* [Exercise aim] Search the data for the string "This" and copy each line where it turns up.

(Raw data begins)

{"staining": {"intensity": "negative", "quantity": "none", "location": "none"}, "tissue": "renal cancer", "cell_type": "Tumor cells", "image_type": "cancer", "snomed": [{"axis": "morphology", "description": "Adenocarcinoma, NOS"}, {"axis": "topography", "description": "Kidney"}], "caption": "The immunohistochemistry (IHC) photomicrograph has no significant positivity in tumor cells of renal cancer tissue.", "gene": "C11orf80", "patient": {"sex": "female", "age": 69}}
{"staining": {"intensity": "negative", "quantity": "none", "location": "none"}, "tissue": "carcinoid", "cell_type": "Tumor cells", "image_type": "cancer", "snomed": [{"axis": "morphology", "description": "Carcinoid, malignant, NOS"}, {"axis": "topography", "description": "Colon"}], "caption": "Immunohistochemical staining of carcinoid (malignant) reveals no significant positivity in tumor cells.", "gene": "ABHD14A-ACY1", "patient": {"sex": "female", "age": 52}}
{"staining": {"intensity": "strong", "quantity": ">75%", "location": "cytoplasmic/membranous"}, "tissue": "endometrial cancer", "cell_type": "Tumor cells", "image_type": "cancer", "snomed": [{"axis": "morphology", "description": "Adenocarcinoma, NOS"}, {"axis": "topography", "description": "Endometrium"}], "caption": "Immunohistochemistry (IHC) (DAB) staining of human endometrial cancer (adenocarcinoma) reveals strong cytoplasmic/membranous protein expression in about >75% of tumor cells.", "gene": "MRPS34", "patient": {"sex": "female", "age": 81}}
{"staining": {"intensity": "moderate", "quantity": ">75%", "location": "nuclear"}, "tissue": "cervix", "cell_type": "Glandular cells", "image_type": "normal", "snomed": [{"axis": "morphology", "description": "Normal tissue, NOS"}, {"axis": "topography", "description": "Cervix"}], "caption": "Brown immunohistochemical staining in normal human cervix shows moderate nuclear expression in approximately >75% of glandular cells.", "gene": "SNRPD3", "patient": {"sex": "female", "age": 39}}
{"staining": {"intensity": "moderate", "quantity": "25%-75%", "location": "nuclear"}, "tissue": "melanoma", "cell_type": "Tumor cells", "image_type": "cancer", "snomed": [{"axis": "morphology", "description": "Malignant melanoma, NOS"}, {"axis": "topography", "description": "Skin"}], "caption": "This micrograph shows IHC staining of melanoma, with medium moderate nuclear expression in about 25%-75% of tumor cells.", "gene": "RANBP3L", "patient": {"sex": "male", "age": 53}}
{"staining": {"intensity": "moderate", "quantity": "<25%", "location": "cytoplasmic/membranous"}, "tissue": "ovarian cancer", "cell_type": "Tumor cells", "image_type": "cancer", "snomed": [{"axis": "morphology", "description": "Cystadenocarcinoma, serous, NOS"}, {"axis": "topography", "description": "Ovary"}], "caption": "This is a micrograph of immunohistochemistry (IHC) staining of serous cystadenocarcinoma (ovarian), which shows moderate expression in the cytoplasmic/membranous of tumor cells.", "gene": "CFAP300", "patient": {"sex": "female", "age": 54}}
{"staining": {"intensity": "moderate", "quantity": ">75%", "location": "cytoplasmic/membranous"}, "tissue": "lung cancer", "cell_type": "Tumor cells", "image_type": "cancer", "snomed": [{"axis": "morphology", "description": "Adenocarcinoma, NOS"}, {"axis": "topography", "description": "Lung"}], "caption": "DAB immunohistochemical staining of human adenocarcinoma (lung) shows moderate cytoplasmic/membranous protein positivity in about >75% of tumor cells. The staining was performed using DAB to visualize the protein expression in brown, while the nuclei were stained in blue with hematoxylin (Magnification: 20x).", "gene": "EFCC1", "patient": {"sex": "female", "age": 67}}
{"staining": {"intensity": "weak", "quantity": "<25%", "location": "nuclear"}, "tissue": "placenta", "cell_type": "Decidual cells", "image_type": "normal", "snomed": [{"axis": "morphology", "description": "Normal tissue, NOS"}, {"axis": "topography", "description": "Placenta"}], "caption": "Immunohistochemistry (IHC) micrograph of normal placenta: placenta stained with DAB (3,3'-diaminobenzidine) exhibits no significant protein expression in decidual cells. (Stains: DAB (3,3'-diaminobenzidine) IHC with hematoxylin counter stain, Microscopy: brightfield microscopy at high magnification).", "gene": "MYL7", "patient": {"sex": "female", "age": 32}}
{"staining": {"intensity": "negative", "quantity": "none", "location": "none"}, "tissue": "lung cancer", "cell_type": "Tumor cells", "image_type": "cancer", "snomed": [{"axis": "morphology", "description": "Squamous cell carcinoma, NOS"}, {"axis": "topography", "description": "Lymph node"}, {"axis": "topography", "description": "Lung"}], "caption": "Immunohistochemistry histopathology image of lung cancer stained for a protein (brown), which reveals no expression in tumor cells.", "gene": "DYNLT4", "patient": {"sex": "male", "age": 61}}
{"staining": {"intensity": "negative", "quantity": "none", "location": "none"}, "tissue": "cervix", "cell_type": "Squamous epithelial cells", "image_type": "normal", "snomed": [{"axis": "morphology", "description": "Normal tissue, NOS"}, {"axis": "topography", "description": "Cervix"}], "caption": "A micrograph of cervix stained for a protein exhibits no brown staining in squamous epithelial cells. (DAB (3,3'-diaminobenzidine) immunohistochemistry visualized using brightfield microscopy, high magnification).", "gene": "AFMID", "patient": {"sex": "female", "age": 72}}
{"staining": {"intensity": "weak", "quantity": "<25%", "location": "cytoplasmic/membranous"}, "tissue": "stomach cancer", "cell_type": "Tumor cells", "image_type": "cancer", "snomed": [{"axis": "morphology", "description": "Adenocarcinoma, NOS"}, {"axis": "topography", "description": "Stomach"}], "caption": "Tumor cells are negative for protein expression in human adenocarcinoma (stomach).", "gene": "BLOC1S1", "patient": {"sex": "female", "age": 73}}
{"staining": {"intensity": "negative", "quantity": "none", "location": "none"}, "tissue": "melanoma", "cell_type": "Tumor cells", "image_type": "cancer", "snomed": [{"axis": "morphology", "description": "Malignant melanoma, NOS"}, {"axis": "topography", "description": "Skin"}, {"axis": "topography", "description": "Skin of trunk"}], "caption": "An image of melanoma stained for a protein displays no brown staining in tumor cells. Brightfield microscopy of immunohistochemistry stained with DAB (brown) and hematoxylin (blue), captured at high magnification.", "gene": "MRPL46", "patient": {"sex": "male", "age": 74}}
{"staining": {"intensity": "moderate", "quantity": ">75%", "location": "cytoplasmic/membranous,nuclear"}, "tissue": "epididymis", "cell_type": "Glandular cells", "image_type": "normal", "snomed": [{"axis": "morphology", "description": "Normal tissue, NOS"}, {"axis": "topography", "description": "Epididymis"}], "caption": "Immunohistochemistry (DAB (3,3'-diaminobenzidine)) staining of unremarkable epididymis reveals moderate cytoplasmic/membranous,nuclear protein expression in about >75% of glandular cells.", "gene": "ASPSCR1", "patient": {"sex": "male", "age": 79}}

(Raw data ends)

* [Solved exercise]
{"staining": {"intensity": "moderate", "quantity": "25%-75%", "location": "nuclear"}, "tissue": "melanoma", "cell_type": "Tumor cells", "image_type": "cancer", "snomed": [{"axis": "morphology", "description": "Malignant melanoma, NOS"}, {"axis": "topography", "description": "Skin"}], "caption": "This micrograph shows IHC staining of melanoma, with medium moderate nuclear expression in about 25%-75% of tumor cells.", "gene": "RANBP3L", "patient": {"sex": "male", "age": 53}}
{"staining": {"intensity": "moderate", "quantity": "<25%", "location": "cytoplasmic/membranous"}, "tissue": "ovarian cancer", "cell_type": "Tumor cells", "image_type": "cancer", "snomed": [{"axis": "morphology", "description": "Cystadenocarcinoma, serous, NOS"}, {"axis": "topography", "description": "Ovary"}], "caption": "This is a micrograph of immunohistochemistry (IHC) staining of serous cystadenocarcinoma (ovarian), which shows moderate expression in the cytoplasmic/membranous of tumor cells.", "gene": "CFAP300", "patient": {"sex": "female", "age": 54}}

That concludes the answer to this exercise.